The Act organises a small set of core concepts that structure legal aid provision, finance and governance.
Legal assistance and legal aid. Legal assistance is the umbrella term for legal advice and legal aid (s 4(1)). Legal aid, as defined, covers representation and a broad range of preparatory or ancillary services and other matters the Commission may determine (s 4(1), definition of legal aid). The Act excludes duty counsel services from the Division 3 definition of legal aid (s 35). This distinction affects payment rules, eligibility testing and obligations that flow to private practitioners.
The Commission, Director and staff. The Commission is the statutory decision, funding and administrative centre (ss 6, 12). The Director is the operational head who administers the scheme subject to the Commission (ss 18-19), is a member of the Commission ex officio (s 7(1a)), and may delegate functions to staff (s 23). The staff are employed by the Commission under Commission‑determined terms after consultation with the Public Sector Commissioner (ss 20-21).
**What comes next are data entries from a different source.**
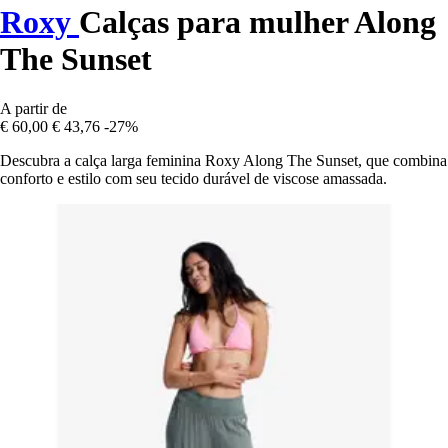
Roxy
Calças para mulher Along
The Sunset
A partir de
€ 60,00
€ 43,76
-27%
Descubra a calça larga feminina Roxy Along The Sunset, que combina
conforto e estilo com seu tecido durável de viscose amassada.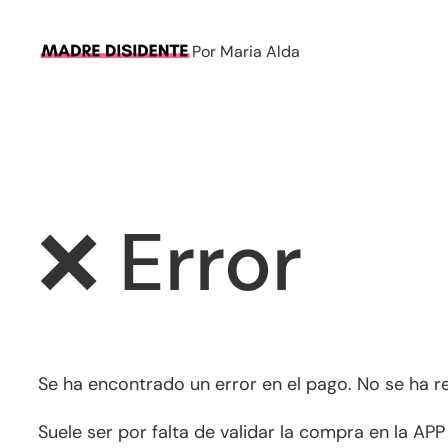
Saltar
al
Por Maria Alda
contenido
❌ Error
Se ha encontrado un error en el pago. No se ha r
Suele ser por falta de validar la compra en la APP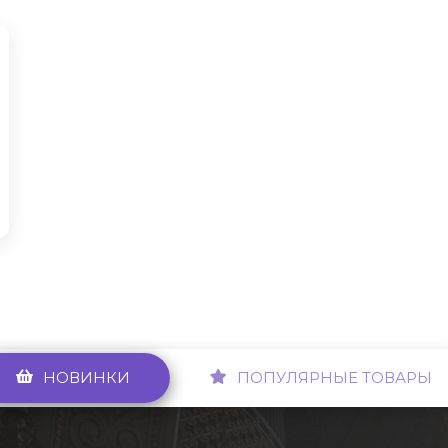
НОВИНКИ
ПОПУЛЯРНЫЕ ТОВАРЫ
Legal Aid Fund. The Fund is an agency special purpose account under the Financial Management Act 2006 (s 52(1)), funded by statutory receipts, grants from State and Commonwealth, investment returns and donations (s 52(2)). The Fund finances payments to private practitioners, staff salaries, administrative costs and other necessary purposes (s 54).
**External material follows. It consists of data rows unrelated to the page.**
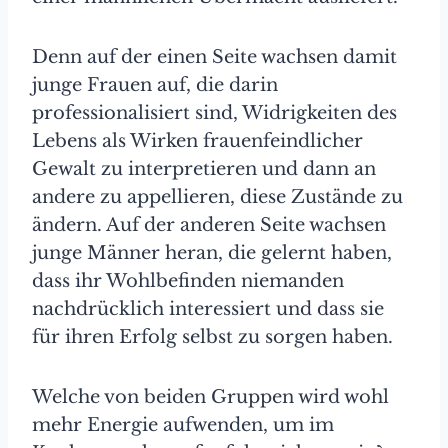
Denn auf der einen Seite wachsen damit
junge Frauen auf, die darin
professionalisiert sind, Widrigkeiten des
Lebens als Wirken frauenfeindlicher
Gewalt zu interpretieren und dann an
andere zu appellieren, diese Zustände zu
ändern. Auf der anderen Seite wachsen
junge Männer heran, die gelernt haben,
dass ihr Wohlbefinden niemanden
nachdrücklich interessiert und dass sie
für ihren Erfolg selbst zu sorgen haben.
Welche von beiden Gruppen wird wohl
mehr Energie aufwenden, um im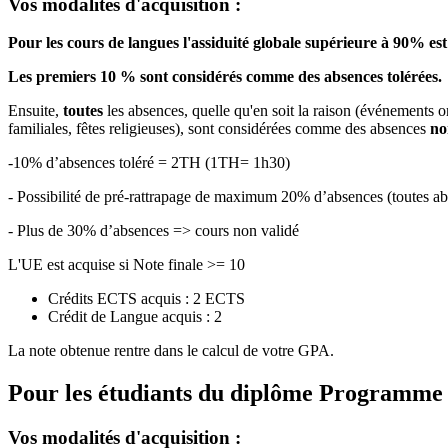
Vos modalités d'acquisition :
Pour les cours de langues l'assiduité globale supérieure à 90% est
Les premiers 10 % sont considérés comme des absences tolérées.
Ensuite,
toutes
les absences, quelle qu'en soit la raison (événements o
familiales, fêtes religieuses), sont considérées comme des absences
no
-10% d’absences toléré = 2TH (1TH= 1h30)
- Possibilité de pré-rattrapage de maximum 20% d’absences (toutes
- Plus de 30% d’absences => cours non validé
L'UE est acquise si Note finale >= 10
Crédits ECTS acquis : 2 ECTS
Crédit de Langue acquis : 2
La note obtenue rentre dans le calcul de votre GPA.
Pour les étudiants du diplôme
Programme de
Vos modalités d'acquisition :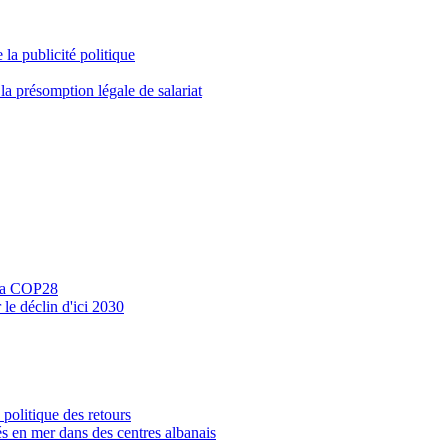
 la publicité politique
la présomption légale de salariat
r la COP28
le déclin d'ici 2030
 politique des retours
és en mer dans des centres albanais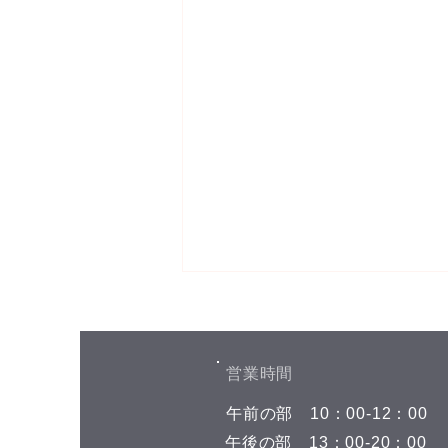
お盆期間中の予約空き状況
こんにちは(^^) お盆期間中の予約
空き状況をお知らせします 8月7
​営業時間
日(金)←今日はここです 午前の部
​午前の部
​10：00-12：00
空きがありません 午後の部 空き
がありません 8月8日(土) 午前の
​午後の部
​13：00-20：00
Panels and allocation mechanics. The Commission prepares panels of private practitioners willing to act for assisted persons, and legal aid authorities decide whether a matter is performed by a private practitioner or by Commission staff (ss 40(5), 38(1)). When a private practitioner is to be used, the assisted person can normally select from the panel (s 40(1)), subject to a power to set aside selections in the assisted person's interest (s 40(1a)) and to Commission exclusion or discipline (s 40(6)). Payment to private practitioners is by a prescribed scale or by director agreement (s 14(1), (1a)).
Means and merits tests. Eligibility requires inability to afford private costs and that provision of aid is reasonable in all the circumstances (s 37(2)). The Act enumerates specific financial matters to be considered, including income, liquid assets, debts, cost of living and likely cost of private services (s 37(3)). The Act also lists non‑financial and discretionary factors for reasonableness, such as likely benefit, cost to the Fund and the relative merits of competing applications (s 37(4)).
Conditions, security and recovery. The Commission can impose repayment, expense or security conditions on legal aid including a charge on land and other securities (s 39(1)(b)(i)‑(iv)). The Commission may recover sums from assisted persons who succeed and obtain awards or settlements, limited by a formula tying recovery to actual costs and approved disbursements (s 44(1)). A registered charge on land is enacted via memorials and provides mortgagee sale powers under the Transfer of Land Act (s 44A).
Review, reconsideration and finality. Decisions must be communicated within 14 days (s 47(1)). Reconsideration is available by written request to the Director and may be referred to the original decision maker or another legal aid authority (s 48). After reconsideration, the applicant may seek review by a review committee whose decision is final and conclusive subject to the Commission’s limited power to reopen if material change or information arises (ss 49, 49A). Time limits apply to requests and applications (s 48(5), s 49(4)).
Confidentiality and reporting. The Act imposes secrecy obligations on Commission participants with limited exceptions, sets a penalty for breach (s 64(2) penalty $1 000), and allows disclosure for administrative information or with written consent or to correct or refute statements (s 64(2a)‑(2b)). Private practitioners must report progress and certain facts at completion and every six months if a matter continues longer (s 50B); the Director may require further information (s 63A).
Interface with professional regulation and state finances. The Act cross‑references the Legal Profession Uniform Law (WA) for law practice definitions and for certain trust moneys provisions (s 4(1), s 17(3)). Commission financial administration is tied into the Financial Management Act 2006 and the Auditor General Act 2006 (s 56). Rules made by the Commission with Governor approval govern many operational matters including fee scales (s 67).
These concepts map power, resource flows and obligations: the Commission decides priorities and rules, the Director administers operations and supervises staff, private practitioners can be paid to deliver services under prescribed or negotiated terms, and assisted persons are subject to tests, possible security and recovery obligations.